Monash's information on reinforced concrete came from four main sources: what he called the 'Wayss Handbook' the serial Beton und Eisen; Christophe's two volume text; and JM's colleague W J Baltzer in Sydney. I understand that the 'Wayss Handbook' was the text written by Emil Mörsch and published by Wayss & Freytag in 1902.

I have not been able to examine copies of Beton und Eisen, but have seen an English translation of the theoretical part of Mörsch. Early in the book he leaves no doubt that shear strength is important and implies that stirrups should be included in beams as a matter of course, based on practical experience. However, he is obviously feeling his way in his theoretical treatment of the subject, describing tests on beams specially modified to induce vertical and longitudinal shear cracks. There is no diagram showing an inclined diagonal tension crack. He suggests a permissible shear stress of 6 kg/cm2 or about 85 psi (0.59 MPa) - high by later standards - and suggests in an example that the shear force could be shared equally between concrete and stirrups.

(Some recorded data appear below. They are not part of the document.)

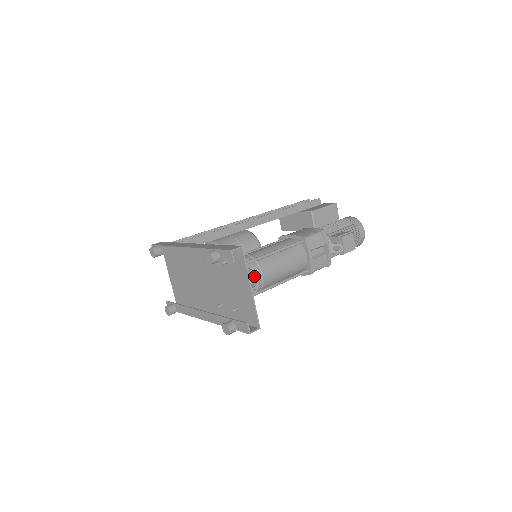
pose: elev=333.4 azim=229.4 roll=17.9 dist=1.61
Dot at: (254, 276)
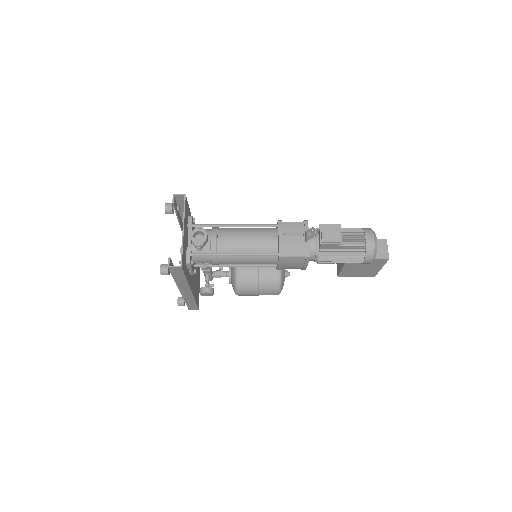
Dot at: (203, 232)
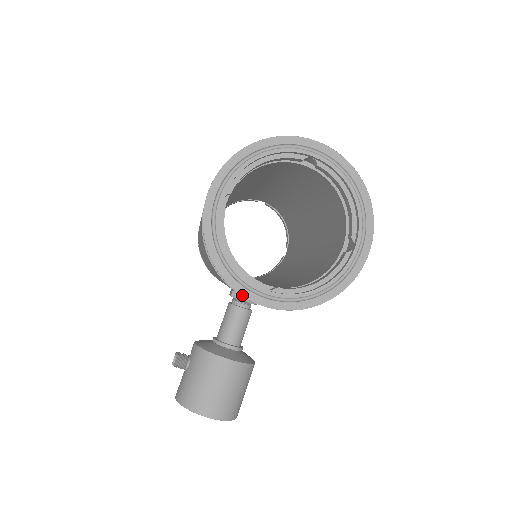
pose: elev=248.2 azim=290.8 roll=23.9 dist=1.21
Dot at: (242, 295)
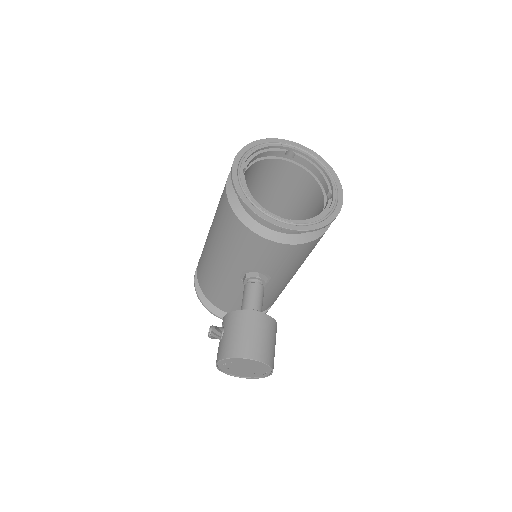
Dot at: (270, 222)
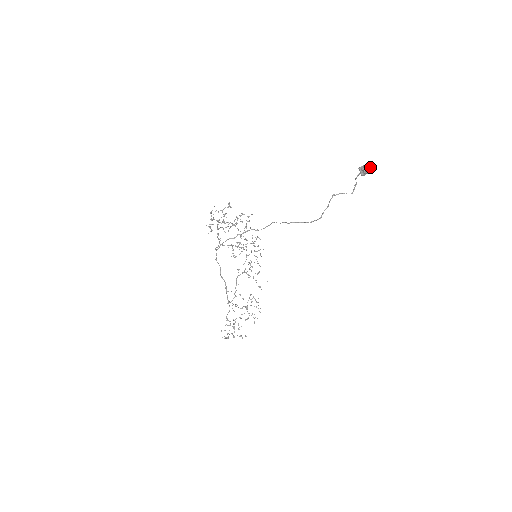
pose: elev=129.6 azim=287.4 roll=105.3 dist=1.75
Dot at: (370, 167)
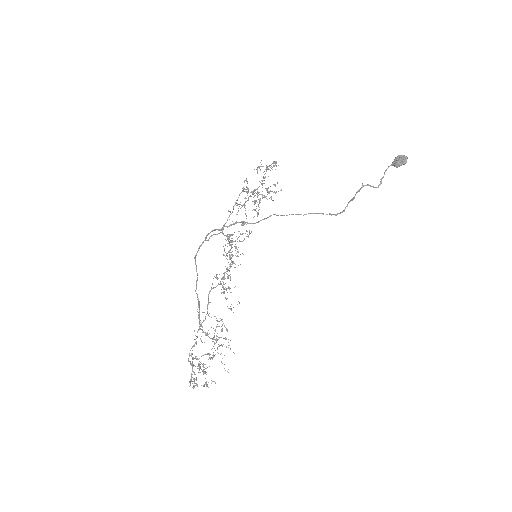
Dot at: occluded
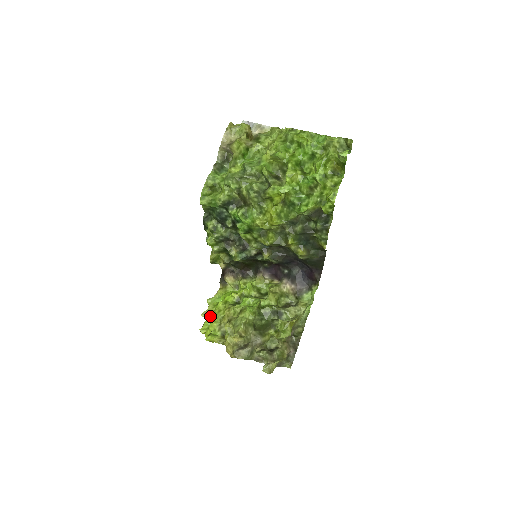
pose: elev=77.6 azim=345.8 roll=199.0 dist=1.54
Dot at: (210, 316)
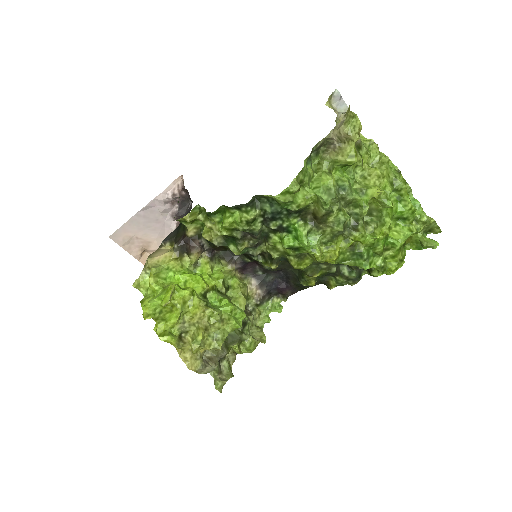
Dot at: (168, 304)
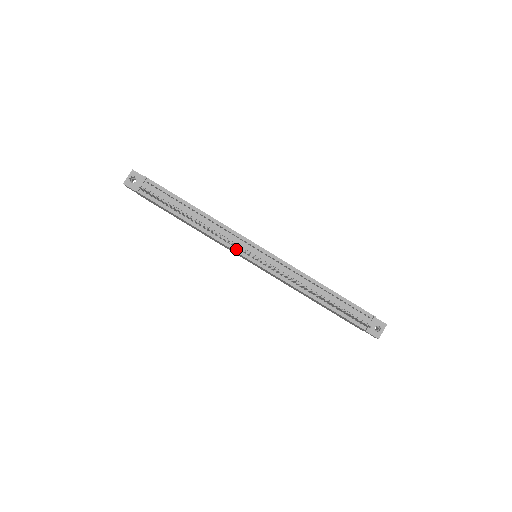
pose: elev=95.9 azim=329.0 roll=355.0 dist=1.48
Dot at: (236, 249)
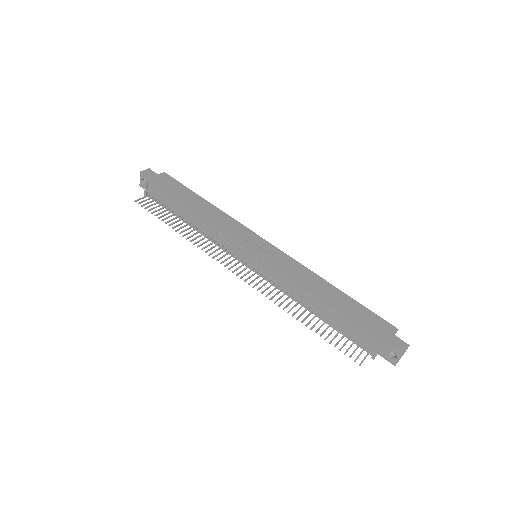
Dot at: (230, 253)
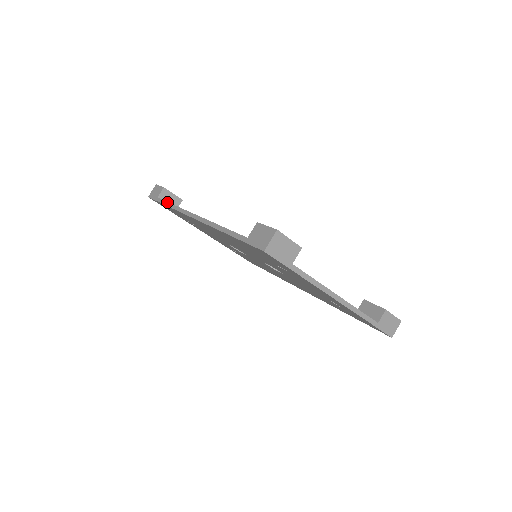
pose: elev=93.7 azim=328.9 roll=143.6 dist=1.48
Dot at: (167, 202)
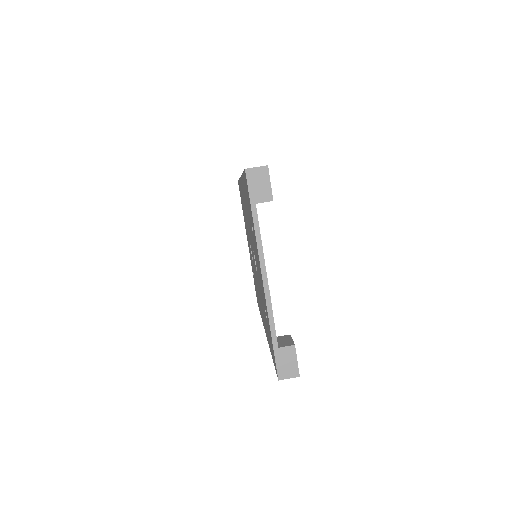
Dot at: occluded
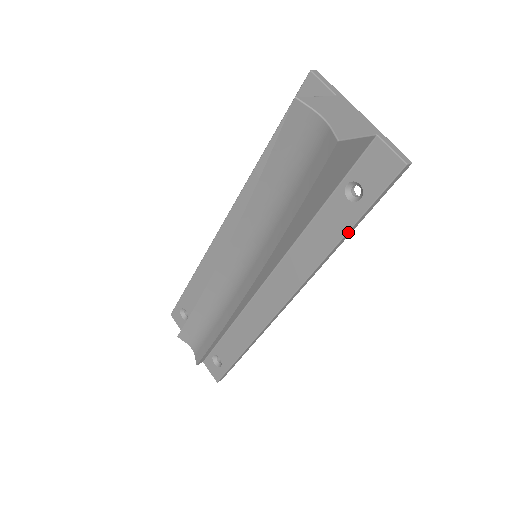
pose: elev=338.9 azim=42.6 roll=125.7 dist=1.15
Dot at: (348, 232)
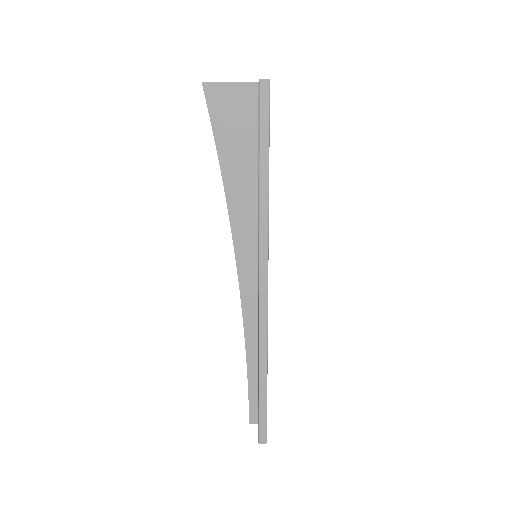
Dot at: (260, 170)
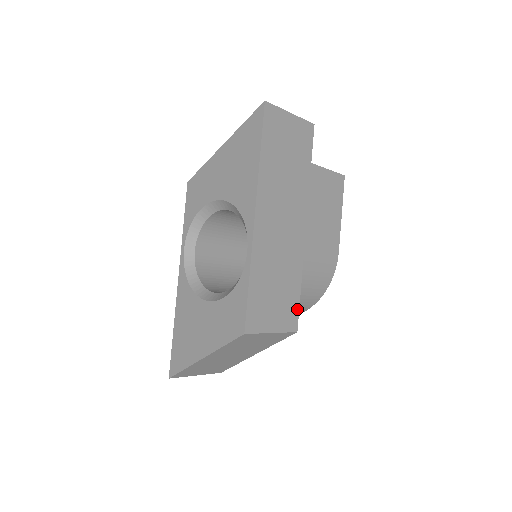
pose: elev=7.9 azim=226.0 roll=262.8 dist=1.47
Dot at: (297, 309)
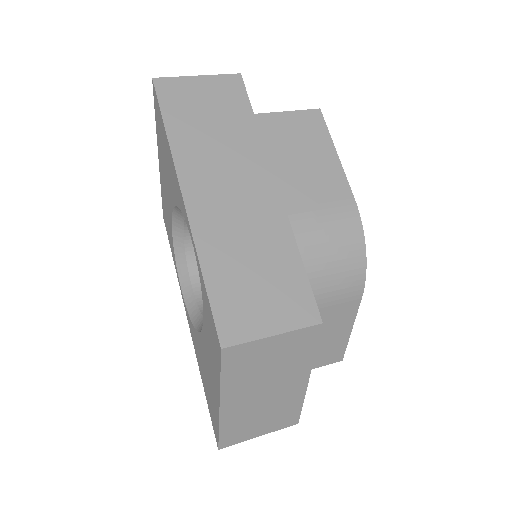
Dot at: (308, 292)
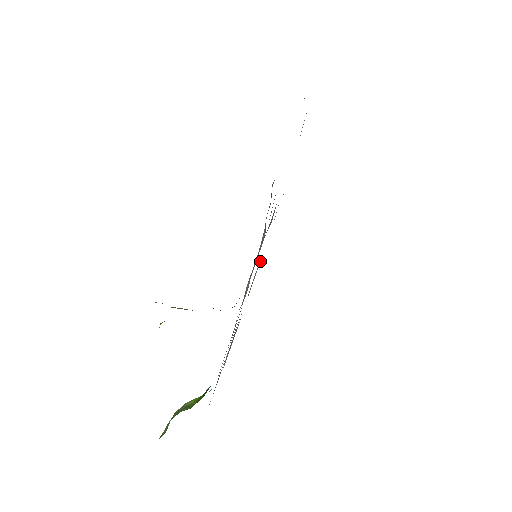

In Christophe's text, information on diagonal tension failure is scattered widely through the 755 pages of Volume 1. (Volume 2 consisted of drawings of built examples, in most cases providing full details of reinforcement.) Emphasis is placed on the horizontal shear stress caused by the tendency for layers of the beam to move horizontally relative to one another. In this approach, the stirrup was seen to act as a dowel, rather than as a vertical hanger. Mörsch's development of the formulae, and his wording in a worked example of stirrup design, suggest that he adopted the same approach in his 1902 edition.

The author of a paper in the (British) Concrete Institute's journal as late as 1919 felt it necessary to warn that the concept of dowel action was untenable, because the adjacent concrete would crush long before the steel reached its yield stress in shear. The concept must have misled many designers, because it provided apparently scientific values for size and spacing of stirrups, while drawing attention away from the fact that they work in tension; need to be properly anchored in the compression zone of the beam; and should be spaced closely enough to intercept all potential diagonal tension cracks.

I have not examined a copy of Berger & Guillerme, which Monash also bought; but I cannot recall an instance of JM referring to this book.

Buel, also, did not include a diagram showing a typical diagonal tension crack. He suggested that under normal conditions a calculated shear stress of 75 psi could be allowed in a concrete beam without stirrups. Although Buel provided details of experiments on beams containing stirrups, he provided no method of calculation for their size or any guidance on their spacing. He states that he drew on contemporary texts and papers by authorities such as Considère, Christophe and von Emperger.

JM's choice of a system comprising two main girders with cross-girders meant that the entire load was carried to the supports mainly by four webs 9 inches thick and 25 deep, making it vulnerable to small patches of poor quality concrete. He conceived this scheme when preparing proposals for bridges of two spans across the Waranga irrigation channel, in December 1903. He thought at the time that it would be necessary to place a column under each girder, and that by minimising the number of girders he could minimise the number of columns in the central pier. In the Elwood bridges of 1905 he returned to a system of multiple main girders spaced at about 4 or 5 foot centres. Under this scheme, Stawell Street would have had perhaps five main girders.